Equality campaigners are calling for Avon Fire Service to urgently address issues with bullying, discrimination and lack of diversity uncovered in last week’s damning report.
An independent investigation outlined a series of systematic failings that include a lack of transparency, cover-up operations, salary boosts for high-ranking officers and an atmosphere of distrust and fear.
SARI (Stand Against Racism and Inequality) and Bristol Law Centre have welcomed the report’s recommendations and warned that the service now needs to take urgent action to ensure that a cultural change takes place and the “shocking” lack of diversity is addressed.
They also revealed that a further five former black and minority ethnic (BME) employees have now come forward claiming bullying, harassment, coercion and racist behaviour.
Donald Davies, the newly appointed chair of Avon Fire Authority, promised to learn from past mistakes and take action to implement improvements and ensure there is greater scrutiny in the wake of the report.
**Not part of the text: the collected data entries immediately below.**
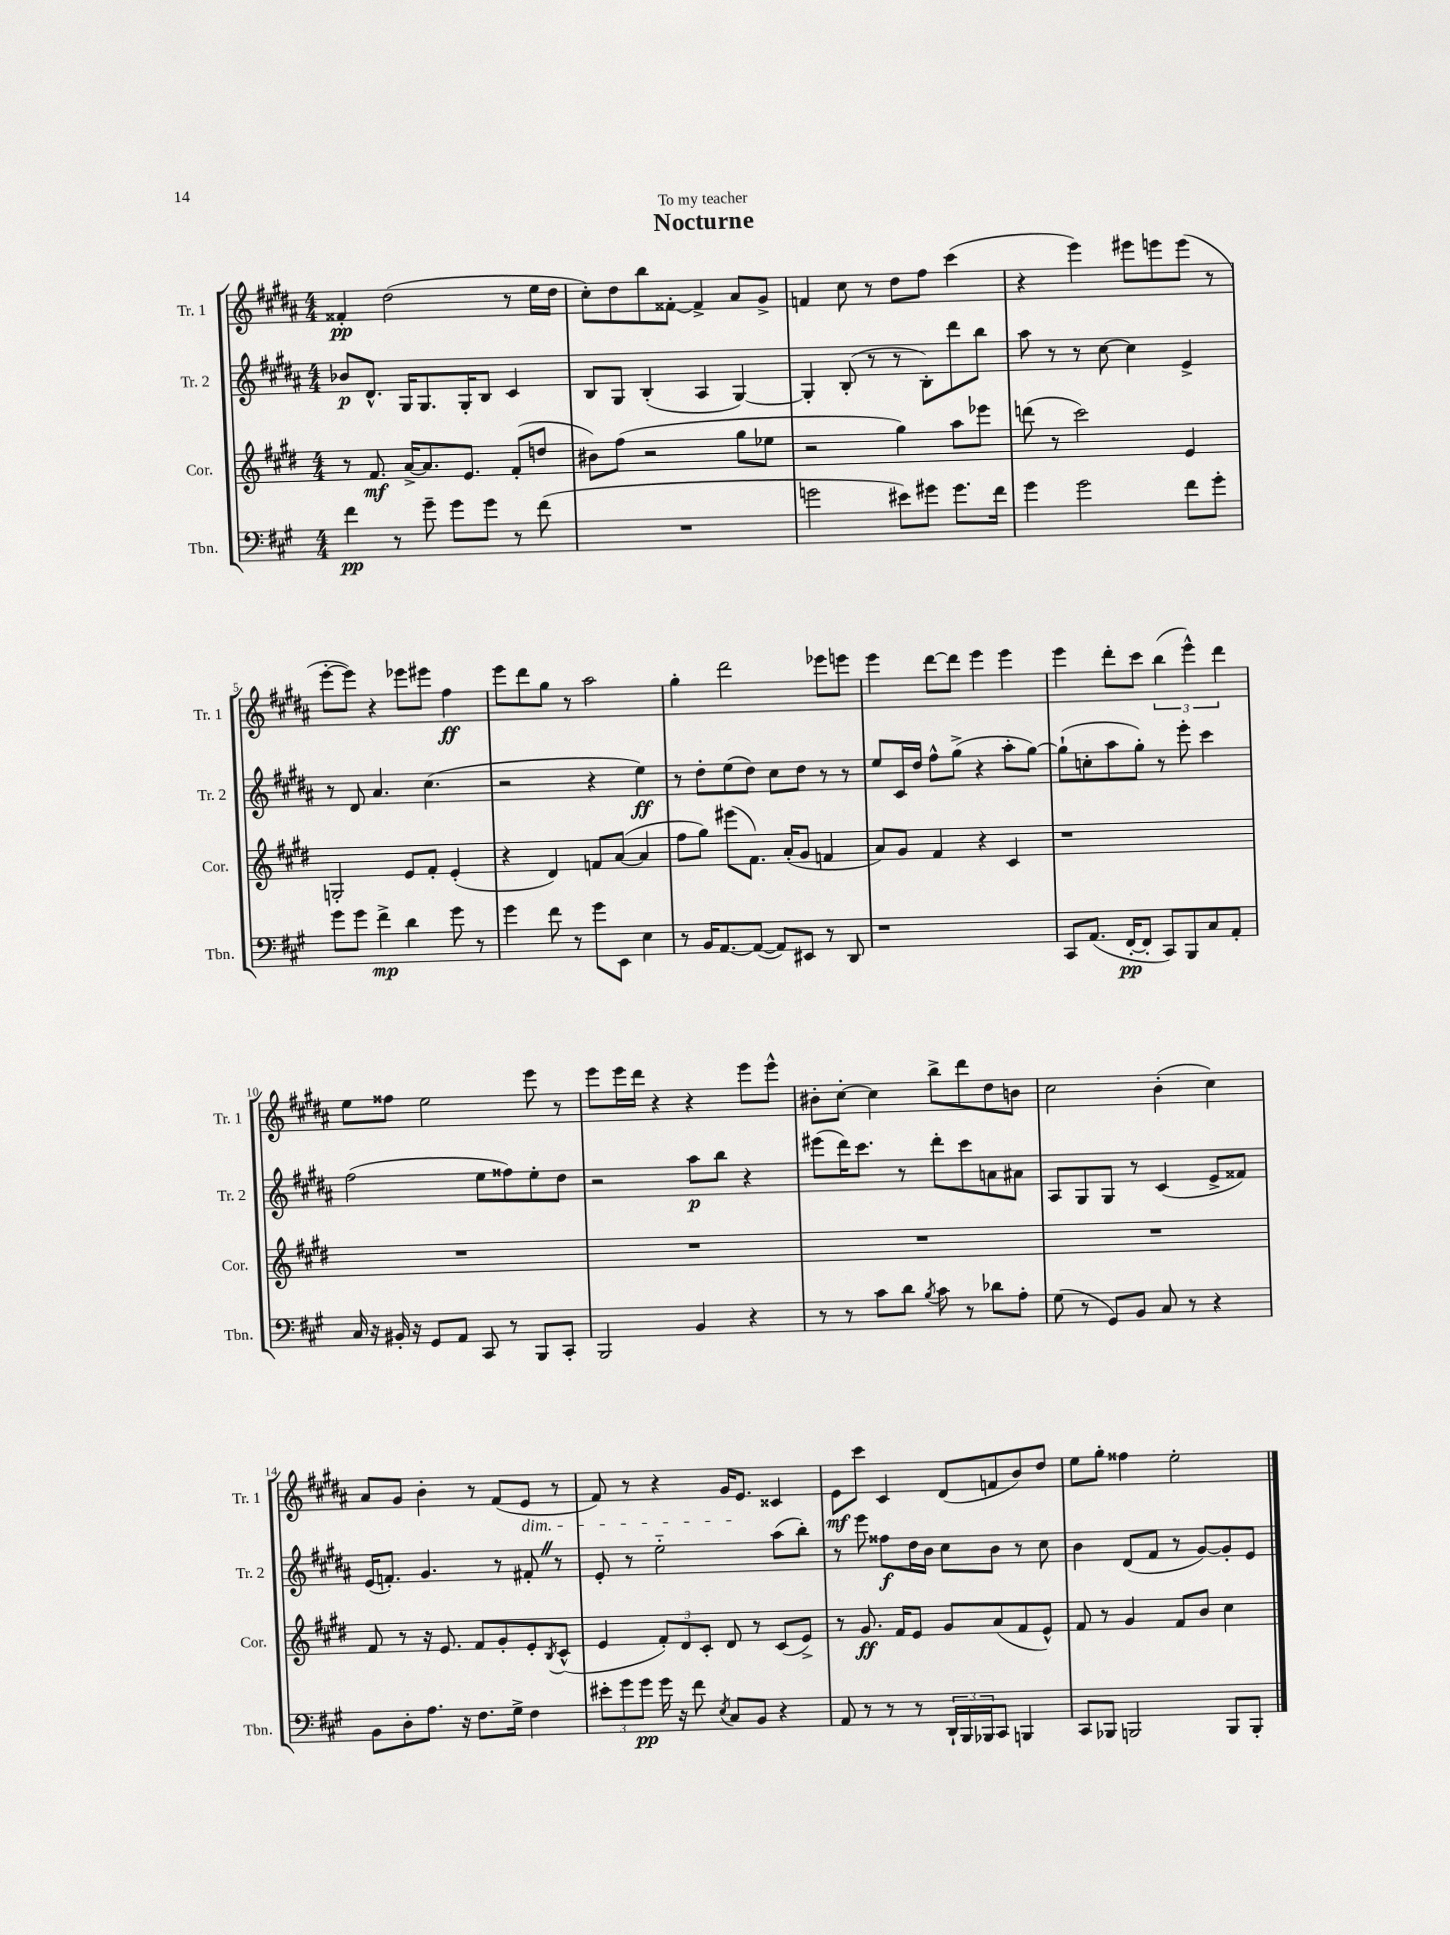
\header { title = "Nocturne" dedication = "To my teacher" }
<<
\new StaffGroup <<
\new Staff = "s0" \with { instrumentName = "Tr. 1" shortInstrumentName = "Tr. 1" } {
    \clef treble \key b \major \numericTimeSignature \time 4/4
    fisis'4-.\pp dis''2( r8 e''16 dis''16 |
    cis''8-.) dis''8 b''8 fisis'8~-. fisis'4-> ais'8 gis'8-> |
    f'4 cis''8 r8 dis''8 fis''8 cis'''4( |
    r4 e'''4) eis'''8 e'''8 e'''8( r8 |
    e'''8~-. e'''8) r4 ees'''8 eis'''8 fis''4\ff |
    e'''8 dis'''8 gis''8 r8 ais''2 |
    gis''4-. dis'''2 ees'''8 e'''8 |
    e'''4 dis'''8~ dis'''8 e'''4 e'''4 |
    e'''4 dis'''8-. cis'''8 \tuplet 3/2 { b''4( e'''4-^) dis'''4 } |
    e''8 fisis''8 e''2 e'''8 r8 |
    e'''8 e'''16 dis'''16 r4 r4 e'''8 e'''8-^ |
    bis'8-. cis''8~-. cis''4 b''8-> dis'''8 dis''8 b'8 |
    cis''2 b'4-.( cis''4) |
    ais'8 gis'8 b'4-. r8 fis'8( e'8\dim r8 |
    fis'8) r8 r4 gis'16 e'8.\! cisis'4 |
    e'8\mf cis'''8 cis'4 dis'8( f'8 b'8) dis''8 |
    e''8 gis''8-. fisis''4 e''2-. \bar "|." |
}
\new Staff = "s1" \with { instrumentName = "Tr. 2" shortInstrumentName = "Tr. 2" } {
    \clef treble \key b \major \numericTimeSignature \time 4/4
    bes'8\p dis'8.-^ gis16 gis8. gis16-. b8 cis'4 |
    b8 gis8 b4-.( ais4 gis4~) |
    gis4-. b8-.( r8 r8 b8-.) dis'''8 b''8 |
    ais''8 r8 r8 cis''8~ cis''4 e'4-> |
    r8 dis'8 ais'4. cis''4.( |
    r2 r4 e''4\ff) |
    r8 dis''8-. e''8( dis''8) cis''8 dis''8 r8 r8 |
    e''8 cis'16 dis''16 fis''8-^ gis''8->( r4 ais''8-. gis''8~) |
    gis''8-!( c''8-. ais''8 gis''8-.) r8 e'''8-. cis'''4 |
    fis''2( e''8 fisis''8) e''8-. dis''8 |
    r2 ais''8\p b''8 r4 |
    eis'''8( dis'''16) cis'''8. r8 dis'''8-. cis'''8 a'8 ais'8 |
    ais8 gis8 gis8 r8 cis'4( e'8-> fisis'8) |
    e'16( f'8.-.) gis'4. r8 fis'8-. \once \override BreathingSign.text = \markup { \musicglyph "scripts.caesura.straight" } \breathe r8 |
    e'8-. r8 e''2-_ ais''8( b''8-.) |
    r8 e'''8 fisis''8\f dis''16 b'16 cis''8 b'8 r8 cis''8 |
    b'4 dis'8( fis'8 r8 gis'8~) gis'8-. e'8 \bar "|." |
}
\new Staff = "s2" \with { instrumentName = "Cor." shortInstrumentName = "Cor." } {
    \clef treble \key e \major \numericTimeSignature \time 4/4
    r8 fis'8.\mf a'16~-> a'8. e'8. fis'8-.( d''8 |
    bis'8) fis''8( r2 gis''8 ees''8 |
    r2 gis''4) a''8 ees'''8 |
    d'''8( r8 cis'''2) e'4 |
    g2-. e'8 fis'8-. e'4-.( |
    r4 dis'4) f'8 a'8~( a'4 |
    fis''8 gis''8) eis'''8( fis'8.) a'16-.( gis'8 f'4 |
    a'8) gis'8 fis'4 r4 cis'4 |
    r1 |
    R1 |
    R1 |
    R1 |
    R1 |
    fis'8 r8 r16 e'8. fis'8 gis'8-. e'8-. \acciaccatura { b8 } cis'8-^( |
    e'4 \tuplet 3/2 { fis'8-.) dis'8 cis'8-. } dis'8 r8 cis'8( e'8->) |
    r8 gis'8.\ff fis'16 e'8 gis'8 a'8( fis'8 e'8-^) |
    fis'8 r8 gis'4 fis'8 b'8 cis''4 \bar "|." |
}
\new Staff = "s3" \with { instrumentName = "Tbn." shortInstrumentName = "Tbn." } {
    \clef bass \key a \major \numericTimeSignature \time 4/4
    fis'4\pp r8 gis'8-- gis'8 gis'8 r8 fis'8( |
    R1 |
    g'2 eis'8) gis'8 gis'8. fis'16 |
    gis'4 gis'2 fis'8 gis'8-. |
    gis'8 gis'8 fis'4->\mp d'4 gis'8 r8 |
    gis'4 fis'8 r8 gis'8 e,8 e4 |
    r8 b,16 a,8.~ a,8~( a,8) eis,8 r8 d,8 |
    r1 |
    cis,8 a,8.( fis,16~-.\pp fis,8-. cis,8) b,,8 cis8 a,8-. |
    cis16 r16 bis,16-. r16 gis,8 a,8 cis,8 r8 b,,8 cis,8-. |
    b,,2 b,4 r4 |
    r8 r8 cis'8 d'8 \acciaccatura { b8 } cis'8 r8 des'8 a8-. |
    gis8( r8 gis,8) b,8 cis8 r8 r4 |
    b,8 d8-. a8. r16 fis8. gis16-> fis4 |
    \tuplet 3/2 { eis'8-. gis'8 gis'8\pp } gis'16 r16 fis'8 \acciaccatura { e8 } cis8 b,8 r4 |
    a,8 r8 r8 r8 \tuplet 3/2 { d,16-! b,,16 bes,,16 } cis,8 b,,4 |
    cis,8 bes,,8 b,,2 b,,8 b,,8-. \bar "|." |
}
>>
>>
The joint statement from Sari and Bristol Law Centre calls on the service to pay particular attention to allegations in the report that there has been a bullying culture and particularly negative experiences for a number of BME staff.
It continues: “We also ask you to pay heed to the concern raised that Avon Fire and Rescue has such a pitiful percentage of its current staff team who are BME and no BME senior members of staff. This is shocking given the diversity of Bristol.
“It has the lowest percentage of BME staff of any Avon-based public body. The poor experiences, outcomes and representation for BME staff in Avon Fire and Rescue must be addressed with the utmost urgency.
“We ask that these points are not lost or forgotten given the significant number of challenges that this report outlines.”
The two organisations say a completely fresh leadership team is crucial to implement the necessary changes in the service and call for anyone linked to criticisms made in the report to be held to account.
An action plan has already been drawn up by the fire service in the wake of the report to address each of the points of criticism. This will be tabled for discussion at an extraordinary public meeting on Thursday.
It outlines 63 recommendations that include a review of whistle-blowing protocol and creation of ‘safe spaces’ for employees to use confidential reporting.
Davies said: “We cannot ignore the criticisms made in the report, nor seek to defend some of the mistakes made in the past, however our focus has to be on the future and how we ensure these things can’t happen again.
“We have already sought outside support from the National Fire Chiefs Council and would welcome any positive input from partners including SARI and the Bristol Law Centre.”
He added: “We are committed to ensuring our workforce reflects the communities we serve and recently carried out a recruitment campaign for full time firefighters. A key objective was to increase the number of applications from under-represented groups, including women and people from BME backgrounds.”
The service has not actively recruited full time firefighters since 2009 which it blames for slow improvement in its diversity.
A spokesman added: “We were pleased that a total of 10 per cent of the applicants for the firefighter roles were BME and 15 per cent women.”